● Textauszug:
# # #

Stefan Effenberg ist nicht zu beneiden: Nach langer Verletzung kämpft er sich zurück in die Bayern-Stammelf, nur um das Team zu Unentschieden und Niederlage zu führen. Mit Freuden prügeln Fans und Kritiker auf den streitbaren Fußballer ein. Der Bayern-Kapitän über seine derzeitige Situation und die Meisterschaftschance der Bayern.
Bayern München geht als Fünfter in die Winterpause. Kann die Mannschaft im neuen Jahr die Kraft für eine Aufholjagd aufbringen oder ist die Meisterschaft im Moment kein Thema mehr?
Effenberg: »Die Meisterschaft ist in die Ferne gerückt. Wir befinden uns in einer kritischen Phase. Es ist eine Situation eingetreten, die wir so nicht gewohnt sind beim FC Bayern. Aber für den FC Bayern gilt in jeder Saison, die Meisterschaft zu erringen. Wir haben einiges erlebt in den letzten Jahren. Man darf den Glauben nicht verlieren. Das haben wir letztes Jahr mit Schalke nicht getan und im Jahr davor mit Bayer Leverkusen nicht. Beide Male sind wir am Ende Meister geworden.«
Wie wichtig ist die Winterpause jetzt?
»Wenn man die letzten Spiele sieht, kommt sie gelegen, um Kraft zu sammeln und sich zu besinnen. Man kann nicht nur auf der Sonnenseite leben. Das haben wir drei Jahre lang getan. Wir müssen hart arbeiten an uns, um nach der Winterpause das Unmögliche vielleicht doch noch möglich zu machen.«
Ihr Comeback verlief mit vier sieglosen Bundesligaspielen und einem Erfolg im DFB-Pokal nicht erfolgreich. Lothar Matthäus hat sogar Ihren sofortigen Verkauf empfohlen. Was sagen Sie dazu?

# # #

● Gespeicherte Daten:
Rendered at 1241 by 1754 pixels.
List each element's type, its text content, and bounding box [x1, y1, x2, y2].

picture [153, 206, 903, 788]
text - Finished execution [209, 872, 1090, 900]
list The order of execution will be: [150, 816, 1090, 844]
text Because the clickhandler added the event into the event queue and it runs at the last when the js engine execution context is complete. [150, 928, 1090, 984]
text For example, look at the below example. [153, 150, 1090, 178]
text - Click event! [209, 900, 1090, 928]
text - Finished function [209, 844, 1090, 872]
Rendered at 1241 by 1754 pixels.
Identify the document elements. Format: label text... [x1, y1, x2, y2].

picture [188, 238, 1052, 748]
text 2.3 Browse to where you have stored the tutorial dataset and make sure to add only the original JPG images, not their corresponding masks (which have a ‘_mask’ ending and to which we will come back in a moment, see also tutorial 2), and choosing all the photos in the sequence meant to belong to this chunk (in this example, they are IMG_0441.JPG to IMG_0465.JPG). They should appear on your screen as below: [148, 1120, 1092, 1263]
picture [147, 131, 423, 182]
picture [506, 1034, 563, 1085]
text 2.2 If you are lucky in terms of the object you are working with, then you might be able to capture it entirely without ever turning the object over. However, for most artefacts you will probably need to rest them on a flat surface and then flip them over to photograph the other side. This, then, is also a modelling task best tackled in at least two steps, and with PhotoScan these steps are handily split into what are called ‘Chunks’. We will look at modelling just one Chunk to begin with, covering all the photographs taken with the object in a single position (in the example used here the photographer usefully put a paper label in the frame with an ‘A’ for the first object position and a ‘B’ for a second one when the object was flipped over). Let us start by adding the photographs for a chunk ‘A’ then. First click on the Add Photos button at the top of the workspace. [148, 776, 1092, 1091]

# # #

● Übungsaufgaben:
a – Nenne alle Fußballvereine, die im Interview mit Namen vorkommen.
b – Bearbeite das Interview: Gib den Abschnitt zwischen „Stefan Effenberg ist“ und „Meisterschaftschance der Bayern.“ einschließlich wieder und setze dabei „Anhänger“ an die Stelle von „Fans“.
Die Daten stehen in keinem Zusammenhang mit dem Interview.

● Lösungen:
a – FC Bayern (Bayern München), Schalke, Bayer Leverkusen

b –
Stefan Effenberg ist nicht zu beneiden: Nach langer Verletzung kämpft er sich zurück in die Bayern-Stammelf, nur um das Team zu Unentschieden und Niederlage zu führen. Mit Freuden prügeln Anhänger und Kritiker auf den streitbaren Fußballer ein. Der Bayern-Kapitän über seine derzeitige Situation und die Meisterschaftschance der Bayern.